EXIST 2024 Challenge

Overview

The EXIST challenge seeks to advance research on sexism detection through two core challenges: sexism identification and intention classification. The first challenge involves determining whether a given text contains sexist content, while the second deals with the motivations behind such expressions.

Learn more about EXIST

To address these tasks, we leverage state-of-the-art natural language processing techniques, including fine-tuning the XLM-RoBERTa model and applying zero-shot learning with Gemini.

Our approach

Modifications have been made to the implementation of solutions proposed by some of the competition participants. In particular, two distinct classification models are proposed.

The first employs a fine-tuned version of RoBERTa, while the second utilises Google's Gemini for zero-shot classification. Both solutions demonstrate convincing performance in both single-label and multi-label classification.

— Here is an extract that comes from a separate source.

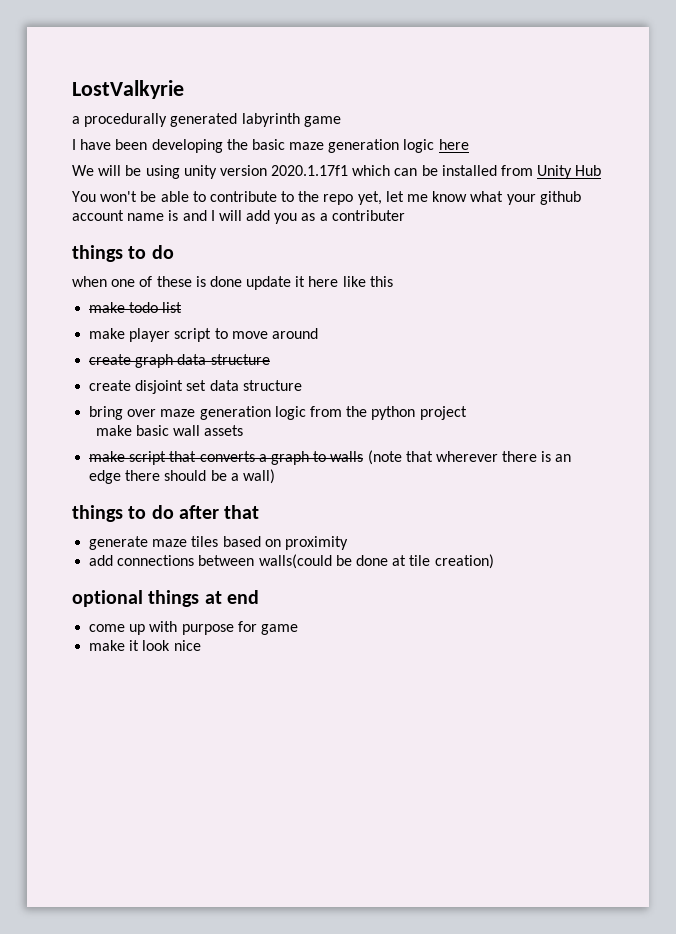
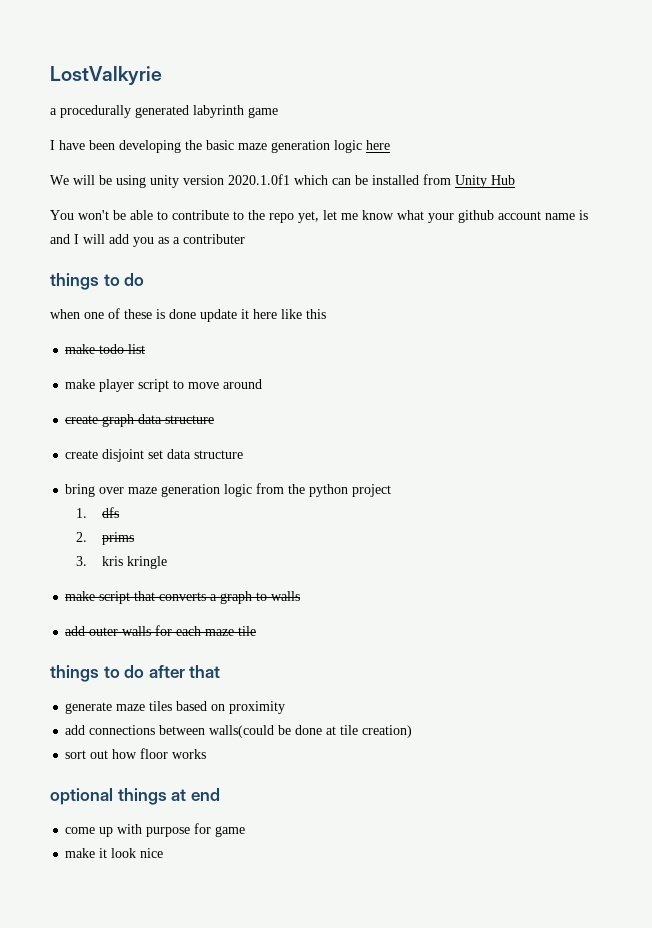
[271,165,349,176] 2020.1.17f1 -> [228,174,290,185] 2020.1.0f1
[95,425,244,436] make basic wall assets -> [76,507,120,518] [76,532,135,545] [76,556,168,569] 1. dfs // 2. prims // 3. kris kringle
[367,450,572,465] [89,469,275,484] (note that wherever there is an edge there should be a wall) -> [65,625,257,636] // add outer walls for each maze tile
(494, 561) none -> [65,748,207,759] // sort out how floor works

The code for our project is freely available at:

https://github.com/lorenzocal/exist2024

Fine-tuning an XLM-RoBERTa model

The Hugging Face Transformers framework provides APIs and tools to download and train state-of-the-art pretrained models.

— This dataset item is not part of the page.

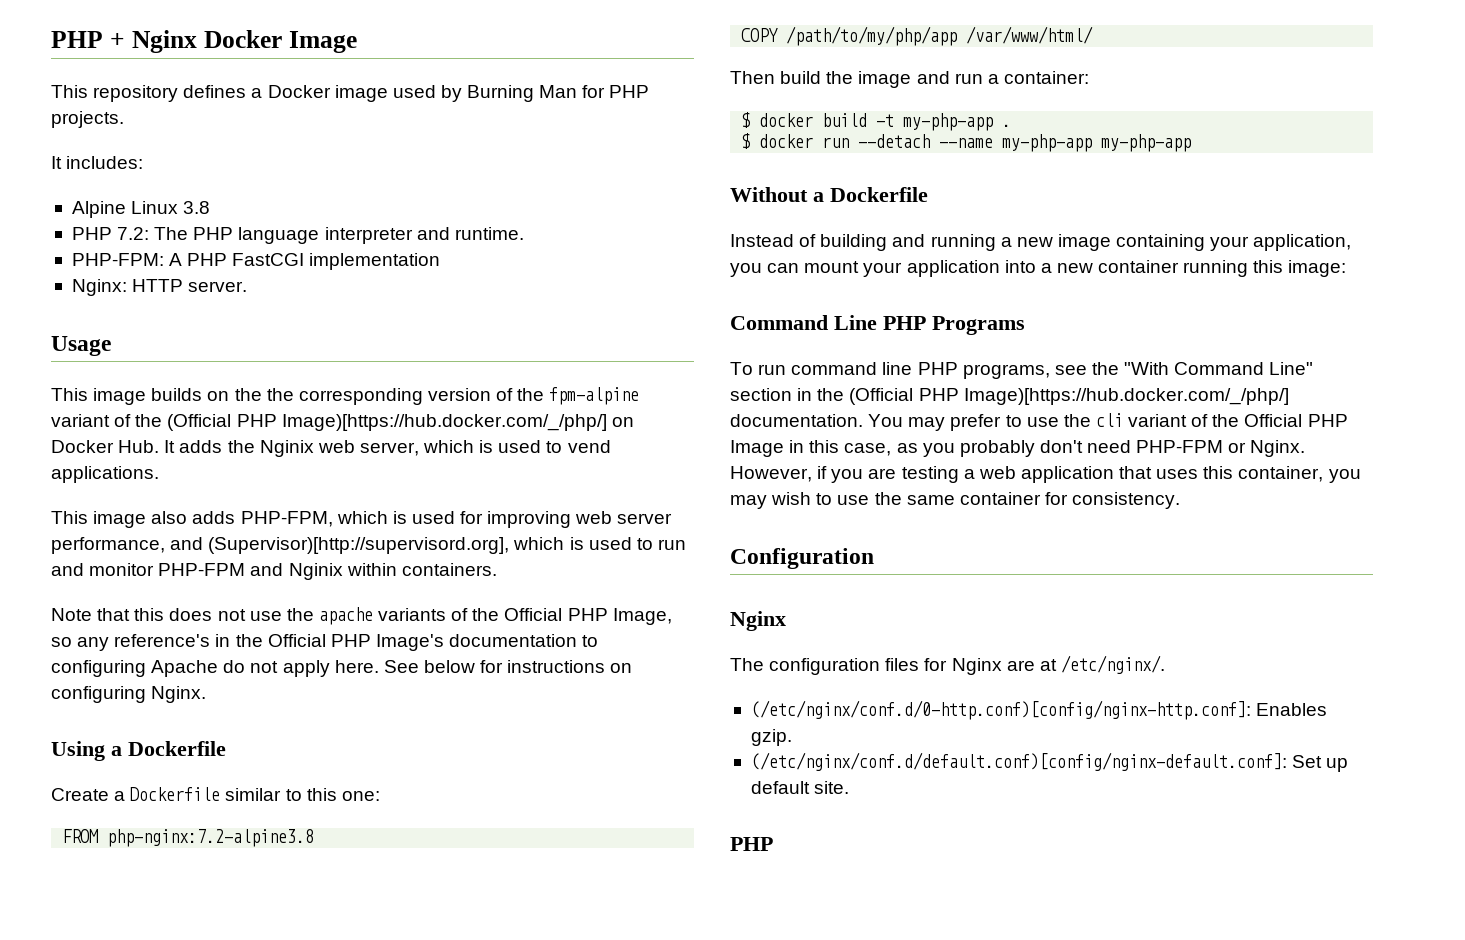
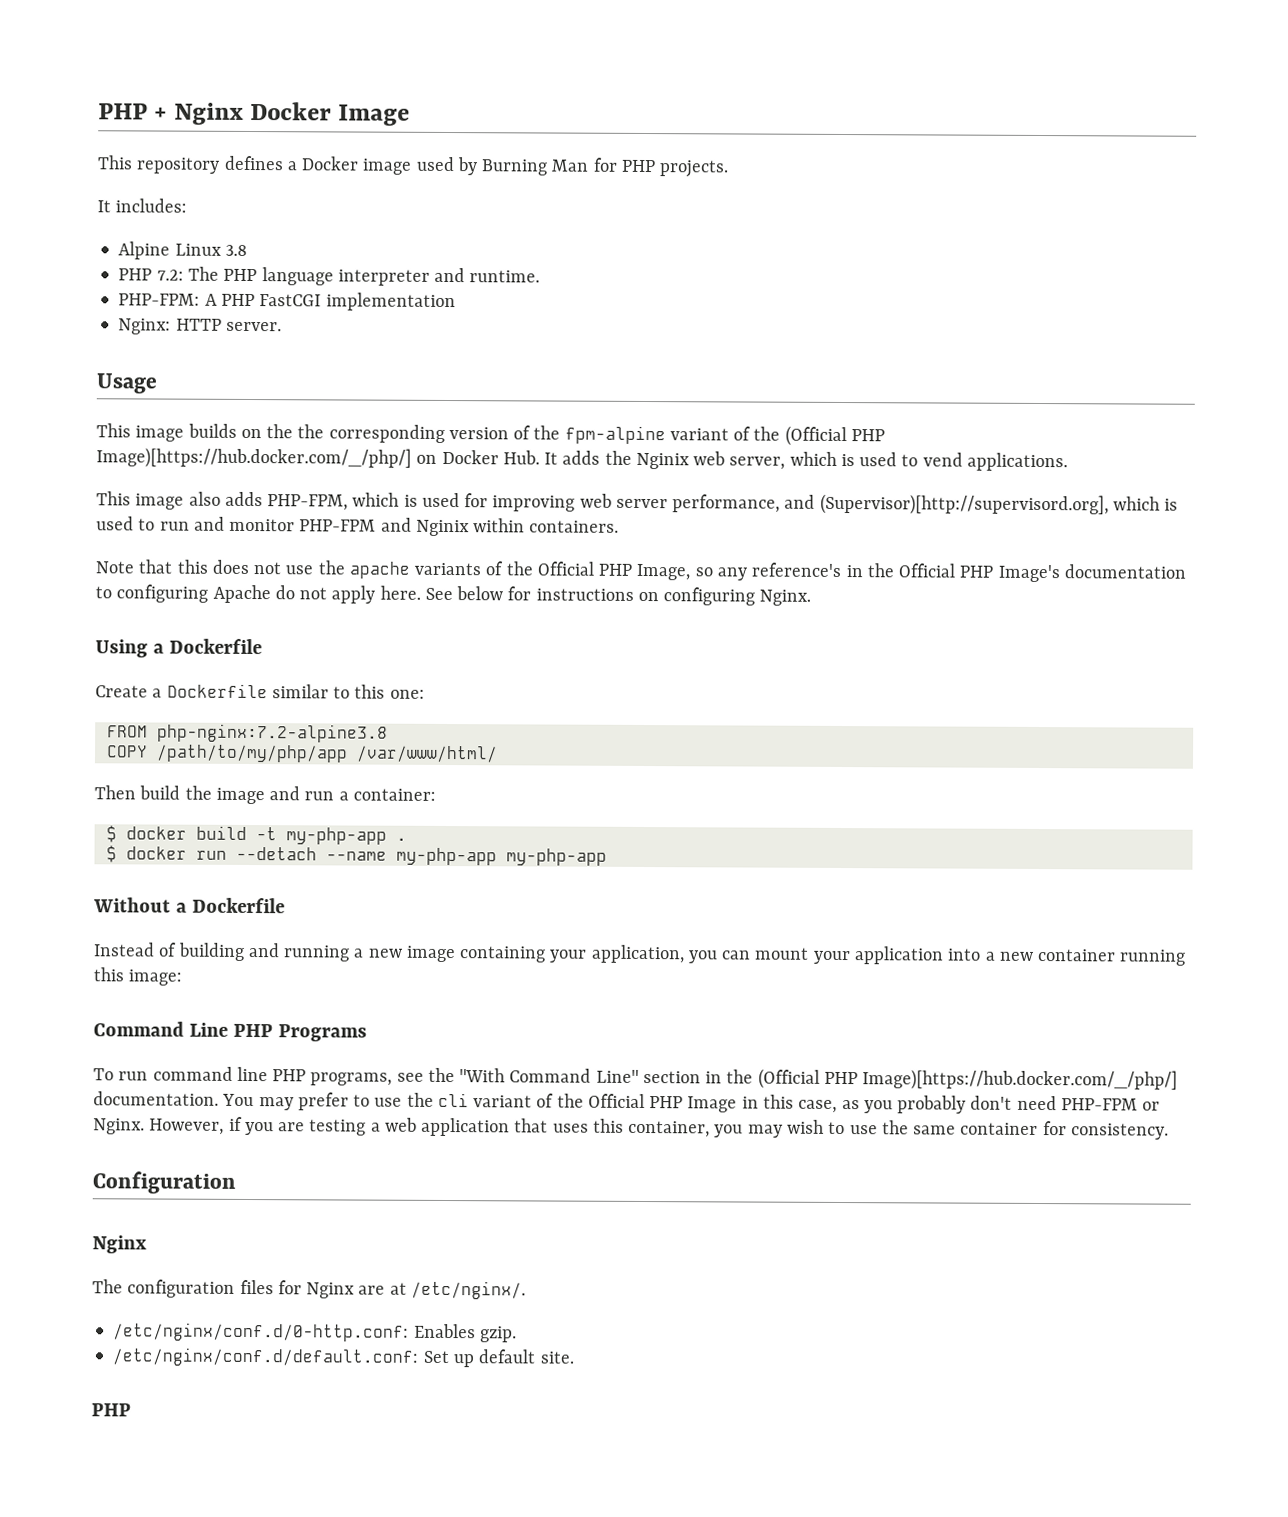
[750,700,1251,720] (/etc/nginx/conf.d/0-http.conf)[config/nginx-http.conf]: -> [113,1322,410,1342] /etc/nginx/conf.d/0-http.conf:
[750,752,1287,771] (/etc/nginx/conf.d/default.conf)[config/nginx-default.conf]: -> [112,1347,420,1367] /etc/nginx/conf.d/default.conf:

We used the XLMRobertaForSequenceClassification class which is an XLM-RoBERTa transformer with a sequence classification/regression head on top (a linear layer on top of the pooled output).

Preprocessing input datasets

The Hugging Face API for training the transformer model requires data to be in a certain format. This means that in order to pass it to the model for fine-tuning, the data must be pre-processed.

Two major steps had to be done:

1. Tokenizing the text using the pretrained XLM-Roberta model
2. Mapping each example from JSON to a dictionary: {“input_ids”, “label”} Where input_ids is a list of XLM-RoBERTa tokenizer’s representation for each word in a tweet, and label is the label assigned to each example: 1 for “YES”, 0 for “NO”.